The idea for IJ dates back to the Kent State massacre of 1970, when the firm's co-founder and president, Chip Mellor, was a freshman at nearby Ohio State. That environment of outrage and protest caused what Mellor calls a "life-changing epiphany" that the libertarian views of Milton Friedman and Ayn Rand would create the greatest amount of freedom for Americans. After graduation he attended law school, then worked with IJ co-founder Clint Bolick at a conservative public-interest law firm in Denver and in the Reagan administration. All along, the two were drafting blueprints for the Institute. Finally, in 1990, Mellor phoned Bolick. "I said, 'This is it,'" Mellor recalls. "'We've got to take it off the drawing board or resign it to the realm of a dream, and we're not going to do that, are we?'"

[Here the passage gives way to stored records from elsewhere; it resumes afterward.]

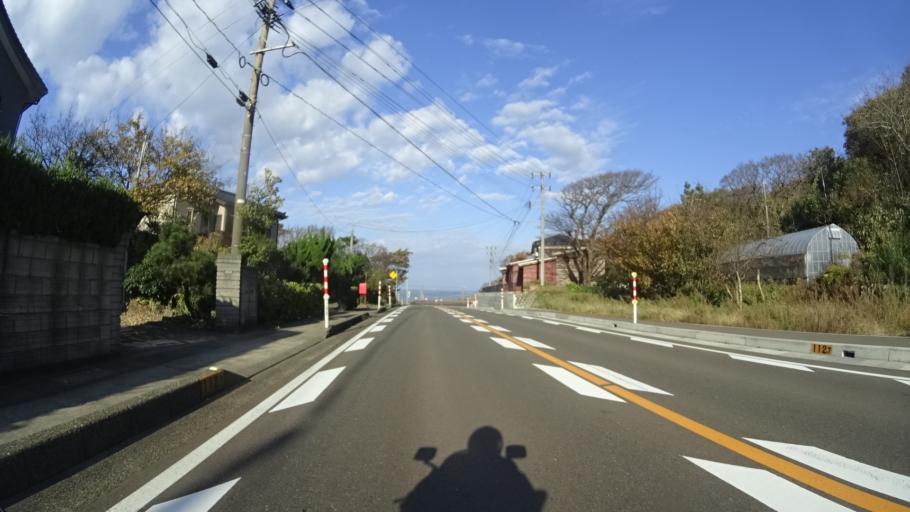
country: JP
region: Niigata
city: Kashiwazaki
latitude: 37.2962
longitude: 138.4070
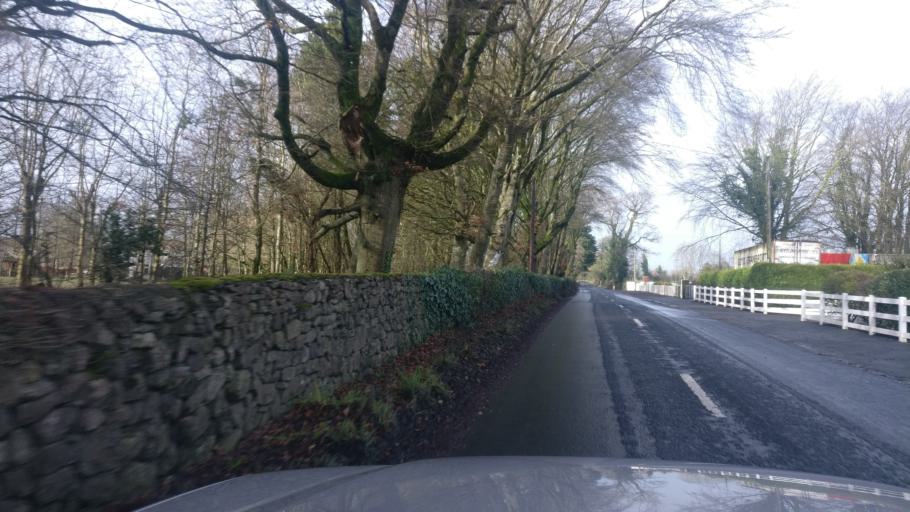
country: IE
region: Connaught
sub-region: County Galway
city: Loughrea
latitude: 53.2850
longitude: -8.5923
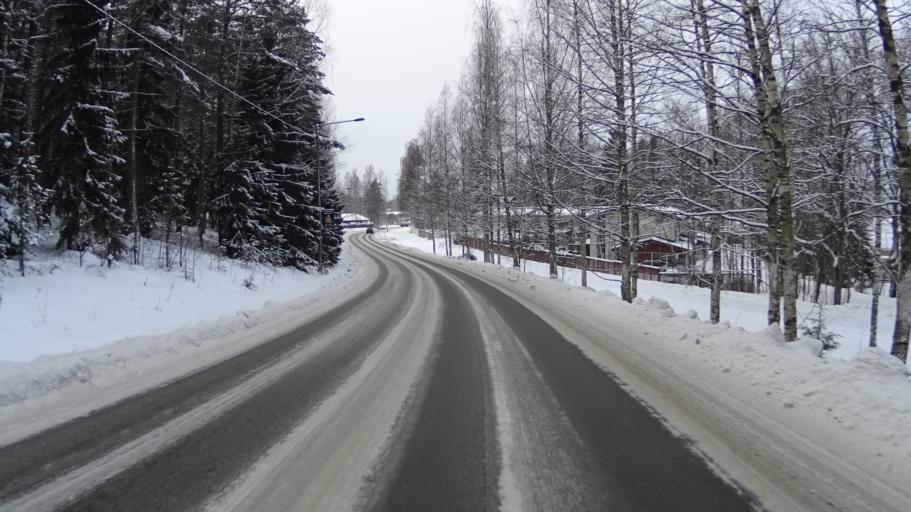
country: FI
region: Uusimaa
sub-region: Helsinki
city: Vihti
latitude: 60.3418
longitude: 24.3009
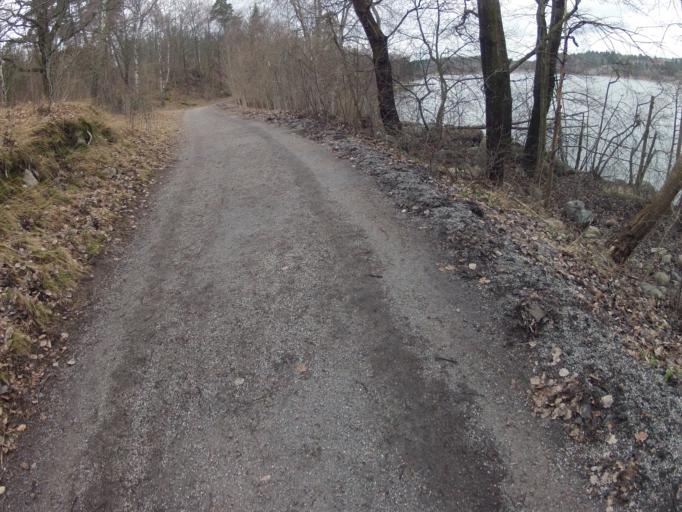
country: SE
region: Stockholm
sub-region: Norrtalje Kommun
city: Bergshamra
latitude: 59.3715
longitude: 18.0271
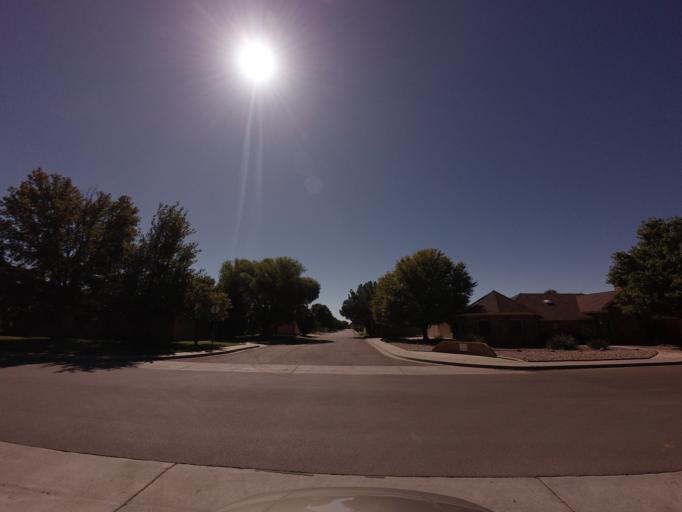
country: US
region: New Mexico
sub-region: Curry County
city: Clovis
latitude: 34.4218
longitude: -103.1743
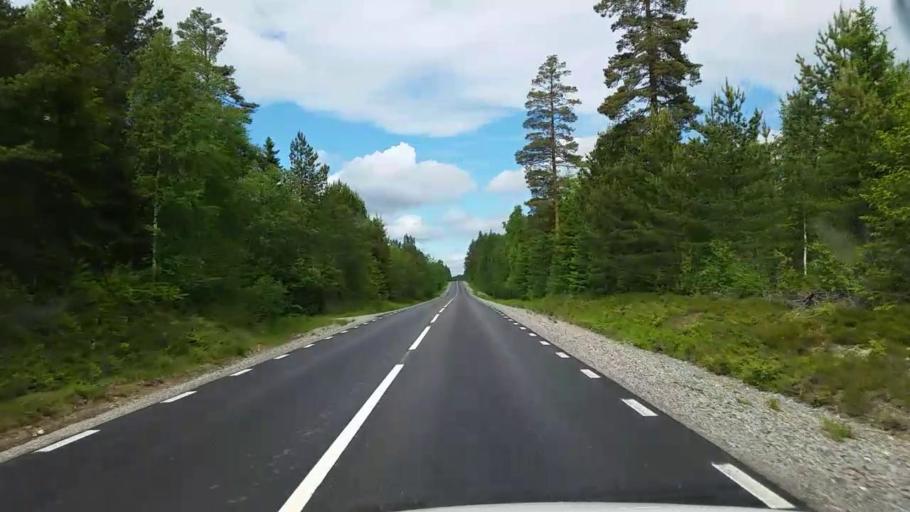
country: SE
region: Gaevleborg
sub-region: Sandvikens Kommun
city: Jarbo
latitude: 60.9072
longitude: 16.3763
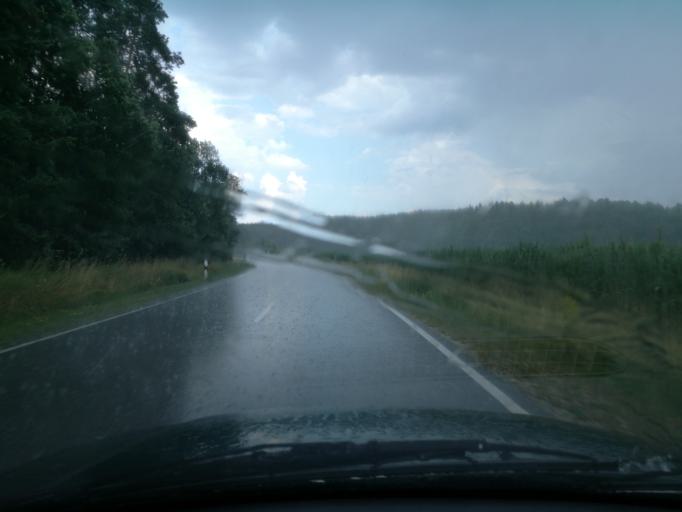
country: DE
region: Bavaria
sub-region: Regierungsbezirk Mittelfranken
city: Wilhermsdorf
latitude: 49.4495
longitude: 10.7457
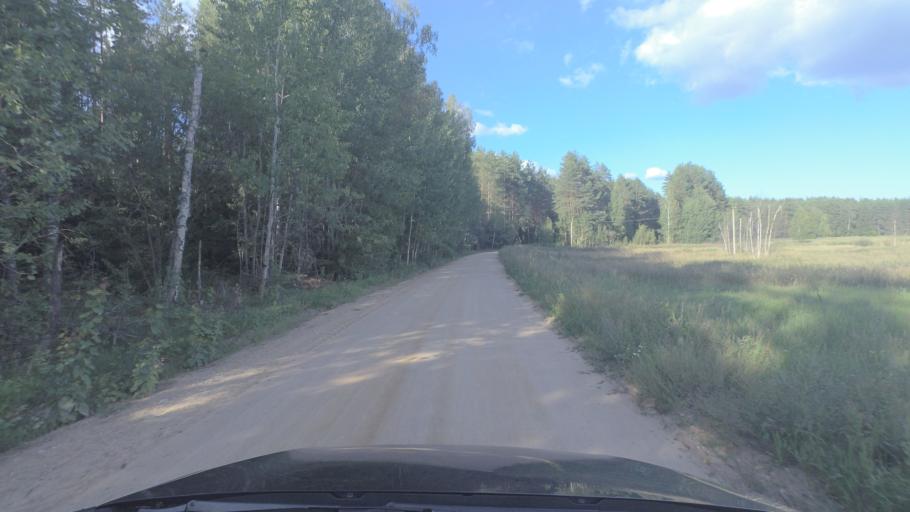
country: LT
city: Pabrade
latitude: 55.1438
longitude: 25.7389
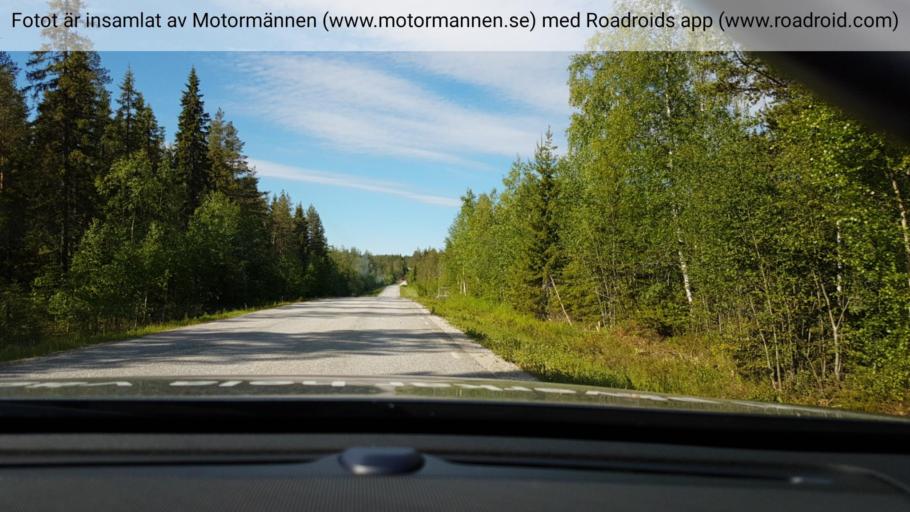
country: SE
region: Vaesterbotten
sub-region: Bjurholms Kommun
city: Bjurholm
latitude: 63.9813
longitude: 19.3318
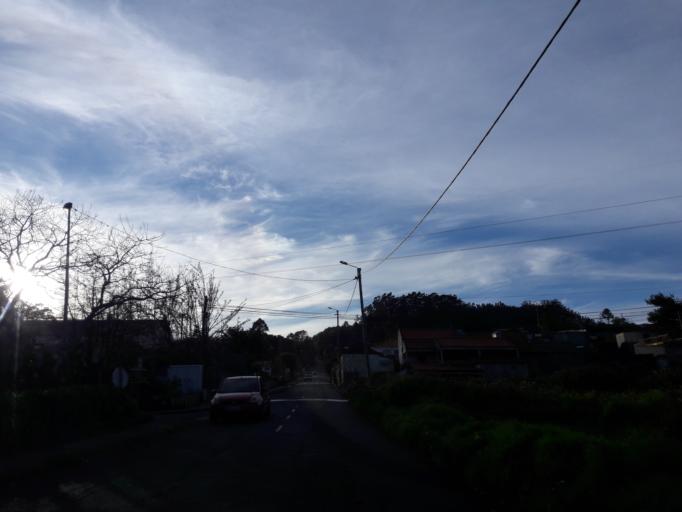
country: PT
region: Madeira
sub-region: Santa Cruz
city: Camacha
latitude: 32.6708
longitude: -16.8463
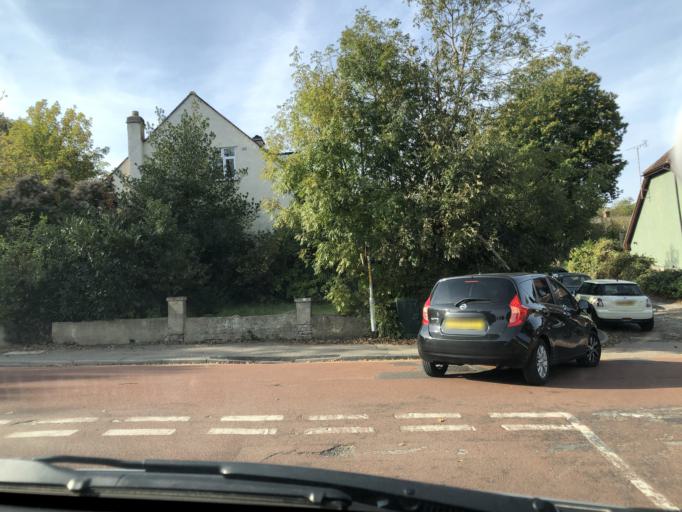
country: GB
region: England
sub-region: Greater London
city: Bexley
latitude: 51.4270
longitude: 0.1676
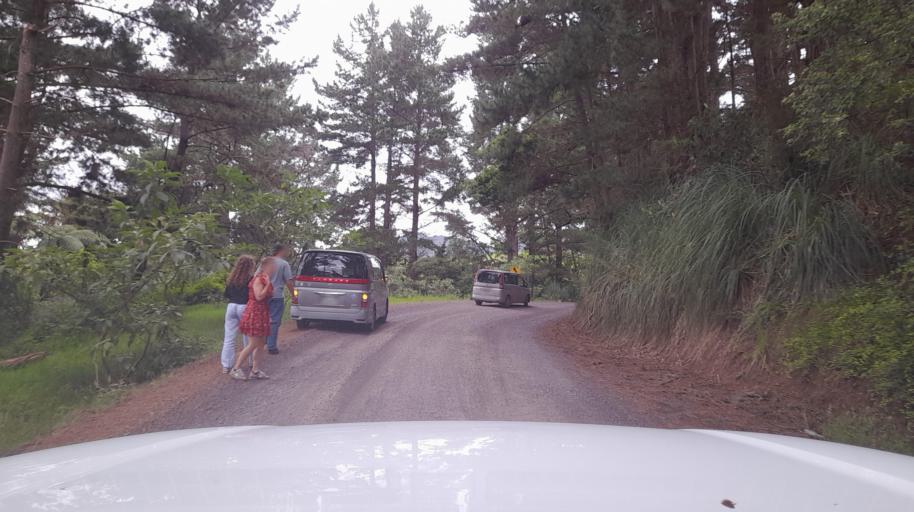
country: NZ
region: Northland
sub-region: Far North District
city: Kaitaia
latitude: -35.3134
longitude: 173.3422
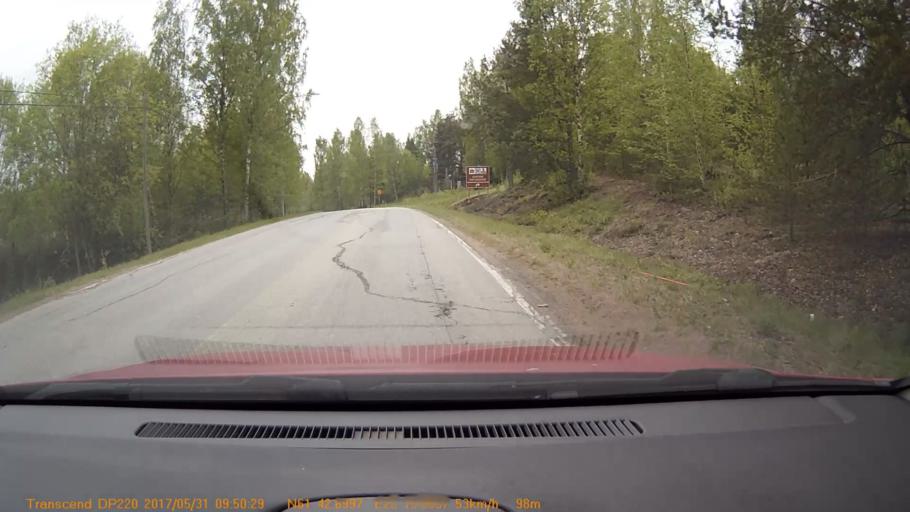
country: FI
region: Pirkanmaa
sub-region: Tampere
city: Viljakkala
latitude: 61.7118
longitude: 23.2502
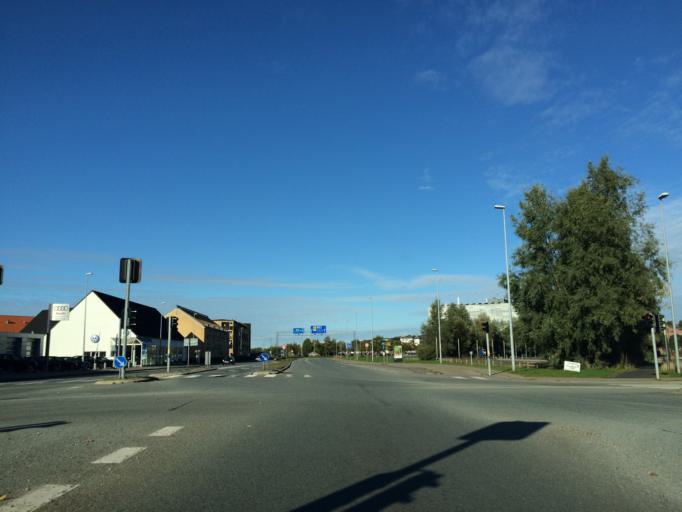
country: DK
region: Central Jutland
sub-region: Randers Kommune
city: Randers
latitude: 56.4540
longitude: 10.0457
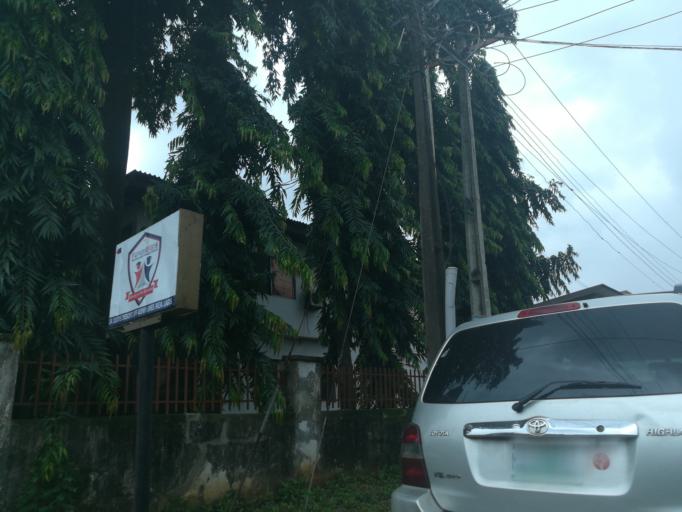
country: NG
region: Lagos
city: Agege
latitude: 6.6186
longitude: 3.3441
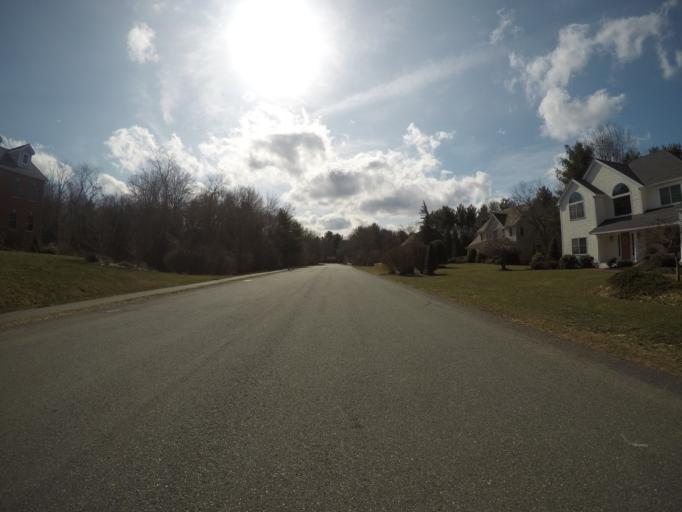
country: US
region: Massachusetts
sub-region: Bristol County
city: Easton
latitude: 42.0130
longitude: -71.1510
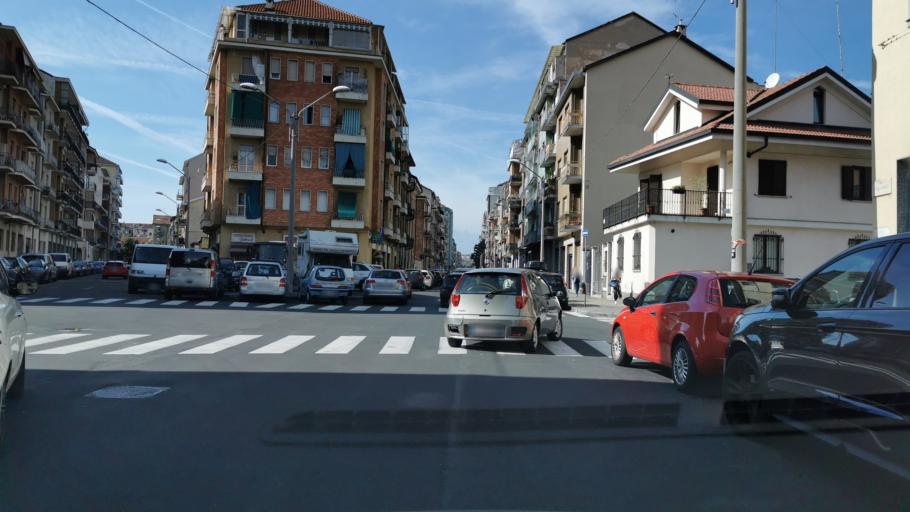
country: IT
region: Piedmont
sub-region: Provincia di Torino
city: Turin
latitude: 45.0984
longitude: 7.6662
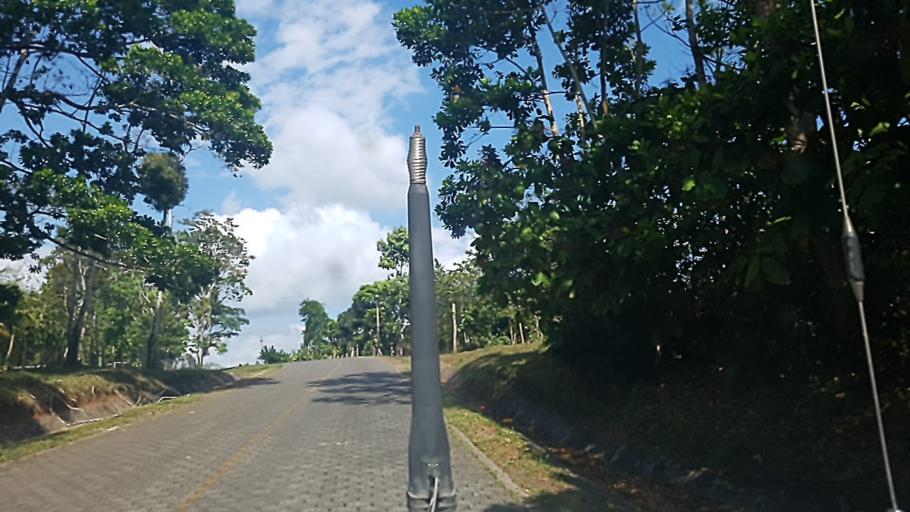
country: NI
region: Atlantico Sur
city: Nueva Guinea
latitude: 11.6972
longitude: -84.3922
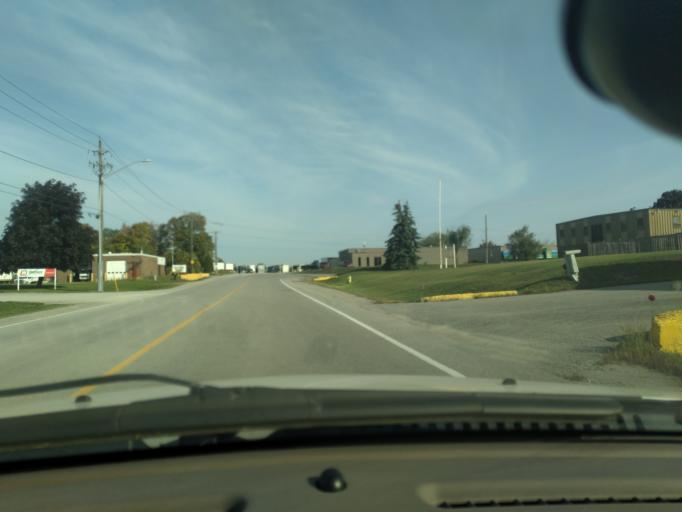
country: CA
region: Ontario
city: Barrie
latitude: 44.3562
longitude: -79.6733
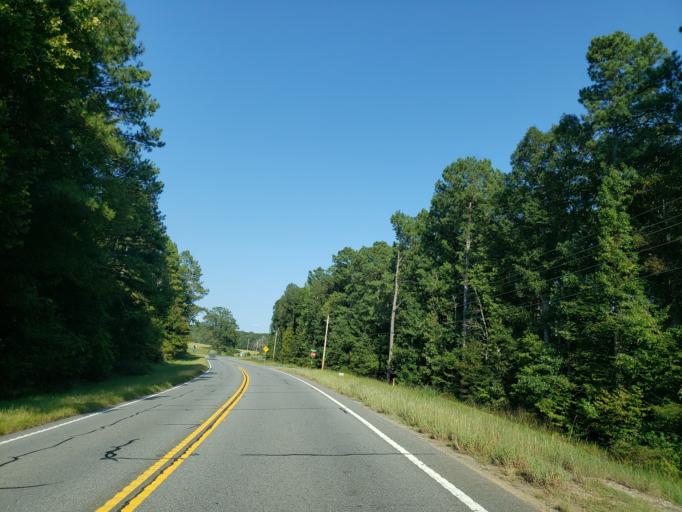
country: US
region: Georgia
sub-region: Whitfield County
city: Varnell
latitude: 34.8954
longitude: -84.9294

They began in 1991 with one other lawyer and a pledge from a Wichita businessman of $500,000 a year for three years. Today IJ has a budget of $6 million--70% of which comes from 3,500 individuals, the remainder from family foundations--and employs 14 lawyers. It also runs an entrepreneurship clinic at the University of Chicago. (Bolick, who led the fight against President Clinton's nomination of Lani Guinier to head the Justice Department's civil rights division in 1993, left IJ amicably in April to head a nonprofit that advocates for voucher programs.)

When faced with burdensome rules, most small businesses can't afford to mount a constitutional challenge against the government in court. "They have to either give up or go along with laws they know in their heart are wrong," says Mellor. "That's not the way it should be in this country." For some, fighting unjust laws is a necessary step to staying in business. In Las Vegas, a startup limousine company was being denied permits by the local commission, until IJ got the requirements relaxed. In Mesa, Ariz., IJ is fighting an economic liberty case for Edward Salib, owner of a Winchell's Donut Shop franchise. In 2002, Salib was barred from advertising his crullers and frozen mocha cappuccinos in his store window. According to a city law, no more than 30% of a store window can be covered. The rationale was that police need to see into the windows, but IJ contends that businesses are not required to have windows at all, so the ones that do should be able to put whatever they want in them.

As for property rights, IJ has been fighting for home and business owners in Connecticut, New York, and Ohio whose land has been seized through eminent domain. While such seizures are constitutional if the property is marked for public use, in these cases the land was intended for private developers. In Port Chester, N.Y., an IJ client named William Brody bought four buildings, renovated them, and rented them to small businesses. The city of Port Chester took the buildings from him to make room for a Stop & Shop supermarket parking lot. Brody and IJ lost the case but have appealed; his buildings have already been bulldozed.

IJ's goal is to win cases that will set legal precedents. To create the maximum impact for its time and money, IJ seeks cases where the trial and all appeals can be settled as quickly as possible, preferably within four years. Much of that depends on selecting the right clients. "We look for sympathetic clients, an evil villain, and outrageous yet relatively simple facts," Mellor says.